Given information START
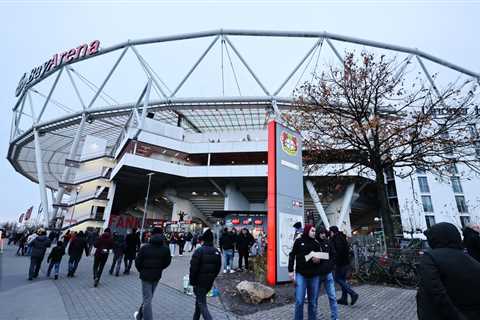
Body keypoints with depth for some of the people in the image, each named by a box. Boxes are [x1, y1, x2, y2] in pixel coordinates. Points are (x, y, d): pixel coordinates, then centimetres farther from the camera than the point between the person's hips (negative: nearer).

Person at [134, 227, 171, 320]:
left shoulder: (145, 248, -16)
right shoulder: (166, 249, -9)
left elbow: (137, 262, -9)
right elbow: (167, 262, -2)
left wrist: (142, 271, 10)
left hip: (146, 275, -4)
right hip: (157, 276, 4)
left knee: (147, 299, 5)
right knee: (148, 297, 23)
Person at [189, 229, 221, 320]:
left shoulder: (199, 251, -18)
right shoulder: (216, 252, 2)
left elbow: (193, 268, -17)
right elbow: (218, 268, 8)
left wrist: (192, 281, -5)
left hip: (199, 282, -6)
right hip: (210, 282, 7)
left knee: (202, 303, 3)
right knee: (199, 299, 25)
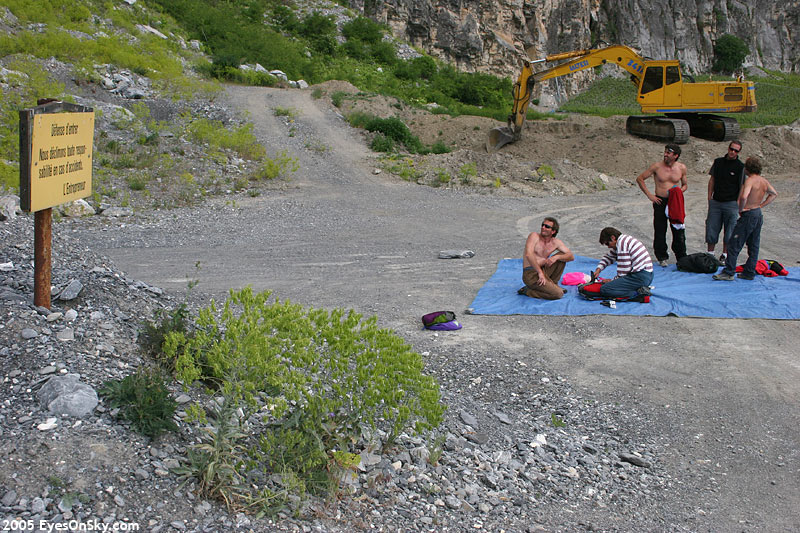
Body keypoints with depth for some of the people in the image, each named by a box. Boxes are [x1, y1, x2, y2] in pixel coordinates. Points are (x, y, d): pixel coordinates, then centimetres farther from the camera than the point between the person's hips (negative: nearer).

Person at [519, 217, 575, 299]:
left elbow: (571, 256, 1)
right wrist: (540, 272, -28)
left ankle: (552, 285, 9)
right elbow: (528, 254, -23)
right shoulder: (534, 236, -9)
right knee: (559, 294, -18)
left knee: (562, 255, 3)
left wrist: (556, 257, -19)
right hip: (531, 275, -7)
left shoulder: (556, 242, 6)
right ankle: (527, 291, -5)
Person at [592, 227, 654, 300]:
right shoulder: (625, 239, 19)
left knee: (604, 289, -16)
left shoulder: (622, 243, -12)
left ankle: (638, 292, -16)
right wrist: (598, 269, 17)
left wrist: (612, 280, 0)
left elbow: (623, 271, -14)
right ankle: (639, 289, 8)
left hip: (640, 277, -10)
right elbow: (609, 257, 32)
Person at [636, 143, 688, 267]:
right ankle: (662, 257, 16)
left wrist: (679, 191, -7)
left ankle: (681, 257, 13)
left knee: (679, 231, 2)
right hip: (660, 201, -1)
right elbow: (640, 179, 2)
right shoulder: (657, 166, -4)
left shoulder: (682, 168, 3)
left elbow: (685, 185, 17)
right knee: (660, 231, 2)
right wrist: (649, 195, -4)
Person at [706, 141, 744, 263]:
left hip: (731, 204, -3)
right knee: (711, 228, 3)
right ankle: (710, 254, 13)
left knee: (729, 231, 3)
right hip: (715, 202, 3)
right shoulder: (718, 162, 8)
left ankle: (725, 255, 14)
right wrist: (709, 197, 6)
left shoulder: (740, 167, -3)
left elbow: (742, 187, -2)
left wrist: (738, 203, -8)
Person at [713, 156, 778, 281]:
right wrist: (761, 205, 15)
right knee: (753, 246, 14)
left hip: (748, 216, -9)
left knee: (734, 245, -4)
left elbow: (744, 197, -35)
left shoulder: (750, 180, -18)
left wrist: (741, 209, -18)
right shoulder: (764, 180, 7)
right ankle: (749, 273, 20)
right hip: (758, 215, 9)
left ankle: (728, 273, -3)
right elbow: (774, 194, 22)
Given information END
> [Work item] Set out exactly the lines from the one bearing "right wrist: (709, 197, 6)" through the end of the data, including both ends and omitting all others.

> [Task solution]
right wrist: (709, 197, 6)
left shoulder: (740, 167, -3)
left elbow: (742, 187, -2)
left wrist: (738, 203, -8)
Person at [713, 156, 778, 281]:
right wrist: (761, 205, 15)
right knee: (753, 246, 14)
left hip: (748, 216, -9)
left knee: (734, 245, -4)
left elbow: (744, 197, -35)
left shoulder: (750, 180, -18)
left wrist: (741, 209, -18)
right shoulder: (764, 180, 7)
right ankle: (749, 273, 20)
right hip: (758, 215, 9)
left ankle: (728, 273, -3)
right elbow: (774, 194, 22)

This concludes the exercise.